Consigne de travail 1:
Dans le texte sur la CATS, relevez tous les mots qui commencent par une majuscule à l'intérieur des crochets.
Consigne de travail 2:
Recopiez le texte sur la CATS à partir des mots contenant « C'est un bon » et arrêtez-vous après « de notre secteur. ».

Texte de lecture:
————

Ce dernier point est important pour notre secteur d'activité. Nous sommes directement concernés, et un décret - encore valable - le permet. Il s'agit de la CATS [Cessation Anticipée de certains Travailleurs Salariés] qui doit se négocier d'abord au niveau de la branche et ensuite dans les entreprises pour pouvoir signer une convention avec l'Etat pour le versement d'aides financières, qui intéresse, comme vous vous en doutez, les directions.
Cette négociation vient de débuter au niveau de la branche Autoroutes et l'objectif est de signer un accord de branche fin mars pour que chaque entreprise qui le souhaite puisse négocier un accord avant la fin 2007.
C'est un bon point mais rien n'est encore acquis, car même avec un accord de branche une entreprise peut refuser de négocier, ensuite il faut que l'Etat accepte d'accorder des aides, indispensables pour les directions. Comme vous pouvez le constater ce combat ne fait que commencer, restons mobilisés.
Cette première « vraie réunion » a permis d'éclairer la position des uns et des autres. Il semble donc désormais possible d'envisager des départs anticipés à 57 ans pour les métiers pénibles de notre secteur.
La CFDT agira par tous moyens pour que soit reconnue cette pénibilité, et pour en améliorer la prévention.

————

Données sources:
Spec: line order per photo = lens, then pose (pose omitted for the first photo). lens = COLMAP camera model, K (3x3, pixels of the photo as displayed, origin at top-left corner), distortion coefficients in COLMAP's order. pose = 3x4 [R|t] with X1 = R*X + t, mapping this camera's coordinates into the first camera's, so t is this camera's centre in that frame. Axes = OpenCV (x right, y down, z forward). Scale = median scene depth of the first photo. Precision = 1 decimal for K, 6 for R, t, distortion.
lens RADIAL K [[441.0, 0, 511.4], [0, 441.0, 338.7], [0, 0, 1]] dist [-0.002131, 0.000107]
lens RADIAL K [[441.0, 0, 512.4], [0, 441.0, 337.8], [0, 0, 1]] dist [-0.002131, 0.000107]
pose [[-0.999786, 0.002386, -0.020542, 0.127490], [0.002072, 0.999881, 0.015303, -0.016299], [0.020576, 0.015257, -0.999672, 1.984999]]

————

Zone de réponse 1:
Cessation, Anticipée, Travailleurs, Salariés

Zone de réponse 2:
C'est un bon point mais rien n'est encore acquis, car même avec un accord de branche une entreprise peut refuser de négocier, ensuite il faut que l'Etat accepte d'accorder des aides, indispensables pour les directions. Comme vous pouvez le constater ce combat ne fait que commencer, restons mobilisés.
Cette première « vraie réunion » a permis d'éclairer la position des uns et des autres. Il semble donc désormais possible d'envisager des départs anticipés à 57 ans pour les métiers pénibles de notre secteur.